======== Given text ========

For companies that aren’t ready for a debt round, or who don’t meet Capital’s qualification, the company is offering access to a free calculator that determines the cost of a company’s capital based on their fundraising and valuation data.

“We are trying to create a business that is the place that all founders go to start their fundraising process,” Silverberg tells TechCrunch. “We just want entrepreneurs to understand that step one in building a balance sheet is to understand your cost of capital. Step two is you can now use that to compare your financing options. We hope we can make this process simpler and more transparent.”

Capital charges a 5% to 15% flat fee on its capital, investing a maximum of $50 million over time. The company has ambitions of becoming a holistic investment bank of sorts”

Business Insider Paywall: “Blair Silverberg thinks he has the answer. The former Draper Fisher Jurvetson investor noticed that tech startups tend to take on significantly less debt in a run up to an IPO than other privately funded companies. So he left the Silicon Valley VC firm to start his own company, Capital, which announced on Wednesday it had $100 million to sink into the next generation of tech startups.

“If you look at the disappointing IPOs recently, that’s not something that happens if you build the balance sheet normally,” Silverberg told Business Insider. “But it happens all the time in venture, and nowhere else. It’s a really unusual financial fact about this growing and accelerating part of our economy.”

“If you look at every IPO and calculate what the founders would have earned with debt, it’s clear as day that more debt is better for them,” Silverberg said. “What we think of as risky venture-backed businesses are really just traditional businesses with traditional models that are using internet and mobile, so they should not be penalized with incredibly expensive, equity-only options. We need new financing models for these new economy businesses.”

Capital blog

2 responses to “Venture funding without dilution? Now that’s a Capital idea!”

  1. Full Disclosure: Future Ventures is proud to be Capital Technologies’ largest investor in their founding round. From their launch siteOur mission is to power entrepreneurship through equitable and transparent financing.

    We believe the current fundraising process is unnecessarily tedious.

    Funding is the fuel that fires growth in our economy, and yet there’s no place where companies can go to demystify how an investor thinks about their business before running a 6-month fundraising experiment. With the fate of a company riding on successful capital access, we think this is ridiculous.

    We believe in owners keeping control of their companies.

    Today, a founder raising capital on average gives away 70% of her equity pool to venture capitalists after just four financing rounds. Banks used to fund new businesses but have been hampered by onerous post-recession regulation and do little more than fund mortgages these days. Capital does what banks should – provide non-dilutive capital to novel businesses fueling the entrepreneurship that moves our economy forward.

    We believe in power to the entrepreneurs.

    We’re building financial services for a new economy where companies can get a free transparent analysis of their business with Fortune 500 quality analytics before running a fundraising process. They can then receive institutional quality financing offers for $5-50 million in a few clicks from Capital.

    We live at the intersection of tech and finance.

    The Capital Machine looks at financial data from an unbiased vantage point. It uses artificial intelligence and machine learning to surface pockets of profitability which if doubled down on can drive business success. The result is a blueprint for smart resource allocation accompanied by a term sheet to power those plans. The Capital Machine is digital native and produces sophisticated financial analysis for companies in under 24 hours.

  2. Great article! About time something more Moore’s Law-like helped these processes.

======== Input data ========

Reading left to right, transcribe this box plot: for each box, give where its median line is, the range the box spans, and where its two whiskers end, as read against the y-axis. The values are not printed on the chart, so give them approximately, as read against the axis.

========

- Tasks to complete
[A] Repeat, word for word, everything in the Capital post from "Capital blog" down to "this is ridiculous.".
[B] Using the Capital post, decide whether each statement agrees with it, answering yes or no and quoting the words that settle it: (i) Capital charges a flat fee of 5% to 15% on its capital. (ii) The Capital Machine produces financial analysis for companies in under 48 hours. (iii) Silverberg was formerly an investor at Draper Fisher Jurvetson.

- Responses to the tasks
[A]
Capital blog

2 responses to “Venture funding without dilution? Now that’s a Capital idea!”

  1. Full Disclosure: Future Ventures is proud to be Capital Technologies’ largest investor in their founding round. From their launch siteOur mission is to power entrepreneurship through equitable and transparent financing.

    We believe the current fundraising process is unnecessarily tedious.

    Funding is the fuel that fires growth in our economy, and yet there’s no place where companies can go to demystify how an investor thinks about their business before running a 6-month fundraising experiment. With the fate of a company riding on successful capital access, we think this is ridiculous.

[B]
(i) Yes: "Capital charges a 5% to 15% flat fee on its capital"
(ii) No: "produces sophisticated financial analysis for companies in under 24 hours"
(iii) Yes: "The former Draper Fisher Jurvetson investor"